Syngonium, or Arrowhead Plants, are wonderful houseplants that don’t require a ton of attention to keep them happy. But like all plants, they still require some troubleshooting from time to time. This article will help you determine why your arrowhead is looking leggier lately, and what to do about it.
What You'll Learn Today
Why is My Arrowhead Plant So Leggy?
Arrowhead plants are native to Central America and South America in the subtropics and tropical regions. They grow as a groundcover in tropical forests in their natural habitat, where their stems can get extremely long.
Arrowhead plant is also sometimes referred to as Arrowhead Vine since it likes to climb. If put next to a wall or trellis, the plant often tries to use the structure to climb.
So the good news is, your plant is growing. If you’re not a fan of how your arrowhead plant looks when the stems get longer, there are a few things you can do:
- Prune it: Arrowhead plants have soft stems that flop over with the weight of their leaves once they reach a certain length. If you don’t want the stems getting leggy and flopping over, you can prevent this with regular pruning or trimming.
- Hang it up: Many gardeners put their Syngonium in hanging baskets. This allows the leaves to trail over the sides of the container naturally. This can be pretty when you keep it under control with some light pruning.
- Let it climb: If you want your arrowhead to vine, give it some support. You can use a cage around it or tie it to a trellis to encourage climbing.
How to Cut a Long Leggy Arrowhead Plant?
Regular pruning is the easiest way to keep an arrowhead container plant look bushier and less leggy. Trimming this plant is fairly simple.
To prune your arrowhead, simply trim the stems off to the length you want them to be. Make sure you have sharp, clean pruning shears to work with.
When you trim the stems, follow a trailing stem down to where it comes out of the main stem. If you cut below a node, you can propagate and make a new arrowhead plant from the cutting.
The nodes of the Syngonium are the little lumps towards the bottom of the stem where roots will come from. To propagate, place your cutting either in water or soil, making sure that the node is submerged or covered.
Trimming the leggy stems of your Syngonium should make it look fuller and bushier. Once you get your arrowhead plant into the shape you want it, maintenance is easy. All you’ll need to do to keep its appearance is pinch off any new growth as it comes in.
If you’ve pruned your arrowhead plant and it looks too sparse, you can try adding some propagated cuttings into the soil.

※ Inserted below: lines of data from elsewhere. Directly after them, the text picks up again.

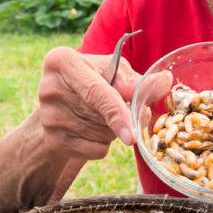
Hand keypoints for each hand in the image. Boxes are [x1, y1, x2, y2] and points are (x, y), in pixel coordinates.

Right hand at [35, 46, 170, 161]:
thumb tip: (164, 81)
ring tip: (102, 115)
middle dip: (121, 117)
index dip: (117, 113)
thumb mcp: (114, 71)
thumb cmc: (94, 78)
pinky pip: (94, 151)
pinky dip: (104, 145)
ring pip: (100, 136)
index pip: (95, 92)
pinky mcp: (51, 139)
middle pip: (101, 117)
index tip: (132, 135)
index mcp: (62, 61)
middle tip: (121, 107)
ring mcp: (47, 116)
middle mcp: (49, 87)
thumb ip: (138, 80)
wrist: (63, 102)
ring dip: (113, 131)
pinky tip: (94, 129)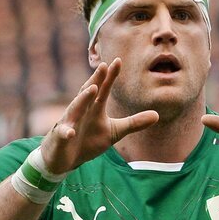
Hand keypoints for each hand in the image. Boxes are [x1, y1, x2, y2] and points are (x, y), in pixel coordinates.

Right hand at [38, 60, 158, 174]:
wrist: (65, 158)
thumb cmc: (88, 141)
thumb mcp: (114, 132)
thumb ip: (133, 123)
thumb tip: (157, 115)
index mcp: (94, 108)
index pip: (103, 89)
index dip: (110, 77)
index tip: (118, 61)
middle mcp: (81, 111)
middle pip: (88, 93)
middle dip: (95, 80)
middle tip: (104, 66)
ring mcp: (69, 123)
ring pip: (74, 109)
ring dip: (82, 99)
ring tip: (92, 89)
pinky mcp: (60, 137)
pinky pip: (63, 133)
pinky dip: (66, 132)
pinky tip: (70, 132)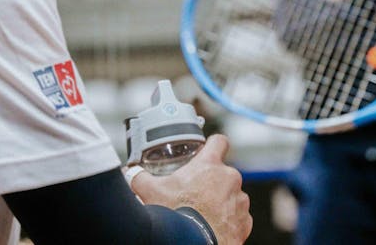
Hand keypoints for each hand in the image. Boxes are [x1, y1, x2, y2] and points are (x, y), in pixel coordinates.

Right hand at [131, 134, 251, 244]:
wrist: (192, 244)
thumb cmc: (177, 216)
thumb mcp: (151, 192)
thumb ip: (140, 178)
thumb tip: (130, 173)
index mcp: (210, 165)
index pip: (219, 142)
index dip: (213, 145)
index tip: (208, 151)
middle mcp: (230, 179)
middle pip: (223, 172)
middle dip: (211, 181)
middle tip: (195, 193)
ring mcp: (240, 201)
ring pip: (232, 195)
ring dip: (222, 200)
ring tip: (203, 212)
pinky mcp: (245, 222)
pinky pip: (239, 216)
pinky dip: (228, 219)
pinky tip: (213, 225)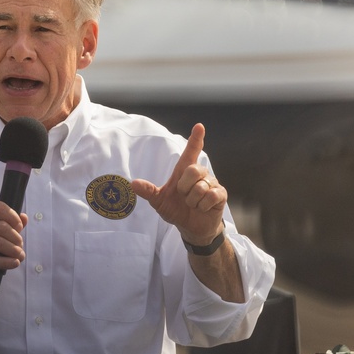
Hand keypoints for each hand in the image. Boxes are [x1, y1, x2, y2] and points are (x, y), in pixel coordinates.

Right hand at [0, 200, 28, 280]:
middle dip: (16, 238)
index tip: (19, 227)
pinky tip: (13, 263)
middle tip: (19, 246)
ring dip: (14, 251)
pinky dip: (7, 262)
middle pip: (3, 227)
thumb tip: (24, 218)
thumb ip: (4, 222)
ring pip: (0, 242)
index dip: (13, 217)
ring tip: (19, 255)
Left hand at [130, 123, 225, 245]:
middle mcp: (199, 174)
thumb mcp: (158, 201)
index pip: (190, 152)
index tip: (199, 126)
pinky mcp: (221, 194)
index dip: (195, 140)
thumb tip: (132, 183)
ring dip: (193, 200)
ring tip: (193, 204)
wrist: (190, 227)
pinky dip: (202, 206)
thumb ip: (148, 192)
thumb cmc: (175, 210)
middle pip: (193, 169)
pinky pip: (211, 196)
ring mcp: (211, 183)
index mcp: (184, 172)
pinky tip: (202, 208)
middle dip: (184, 187)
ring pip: (201, 187)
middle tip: (183, 196)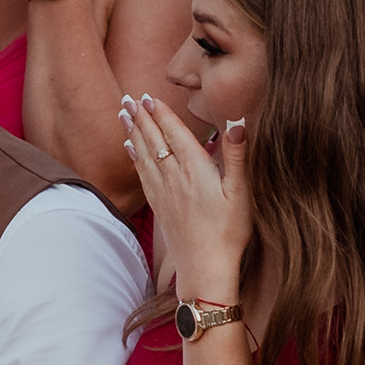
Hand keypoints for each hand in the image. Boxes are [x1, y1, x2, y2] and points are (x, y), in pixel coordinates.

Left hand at [119, 92, 248, 304]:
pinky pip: (142, 174)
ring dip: (133, 132)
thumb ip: (237, 156)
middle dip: (141, 117)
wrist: (205, 268)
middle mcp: (174, 177)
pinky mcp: (159, 206)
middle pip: (154, 140)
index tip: (148, 96)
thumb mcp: (241, 193)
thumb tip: (237, 124)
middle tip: (128, 97)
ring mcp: (163, 192)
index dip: (161, 113)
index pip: (173, 133)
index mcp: (195, 169)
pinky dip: (135, 157)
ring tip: (123, 114)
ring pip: (144, 155)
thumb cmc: (229, 232)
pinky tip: (130, 148)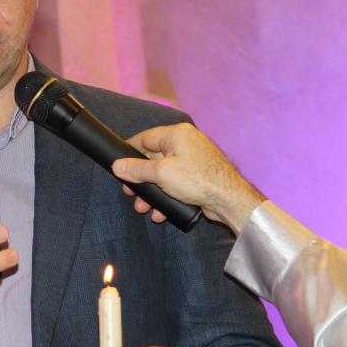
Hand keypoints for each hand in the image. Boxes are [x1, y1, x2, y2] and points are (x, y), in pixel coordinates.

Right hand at [111, 123, 264, 233]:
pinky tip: (161, 212)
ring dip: (152, 192)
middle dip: (141, 180)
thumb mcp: (160, 173)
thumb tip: (117, 166)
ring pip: (164, 175)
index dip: (129, 151)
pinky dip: (167, 196)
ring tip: (143, 208)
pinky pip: (176, 184)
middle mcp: (186, 144)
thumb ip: (136, 169)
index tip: (118, 164)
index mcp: (177, 134)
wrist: (229, 200)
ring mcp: (193, 161)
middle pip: (153, 159)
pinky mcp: (198, 177)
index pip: (145, 138)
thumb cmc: (197, 180)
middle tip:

To do this, it’s best to propagate your cuttings in water until you see some solid root growth. Then you can add them to the soil of the parent plant to make it look bushier.
How to Stake an Arrowhead Plant
Another solution to leggy arrowhead plants is to support them. Since Syngonium plants have leaves that weigh down the stems and are natural climbers, they’ll happily accept some structure.
There are several different ways to stake an arrowhead plant:
Metal Garden Supports
Many types of metal supports can be used to provide structure to multi-stemmed plants like arrowhead plants. Here’s a video that shows what one veteran gardener does to support her Syngonium plants:
These poles mimic the natural habitat of the plant and give aerial roots a place to attach themselves. As the stems grow, your arrowhead should naturally climb the pole and attach itself using roots that come out of the nodes. You will need to secure the vines to the pole with twine or plant ties.
There are many beautiful indoor trellis options at garden centers and on the internet today. You can train your arrowhead to climb up a decorative trellis by gently guiding the stems onto the trellis, tying some in place if necessary.
As with most garden endeavors, getting an arrowhead to look the way you want it to can be a gradual process filled with trial and error. Since these plants are so easy to propagate, you can easily start over by growing a new plant if you aren’t happy with your current plant.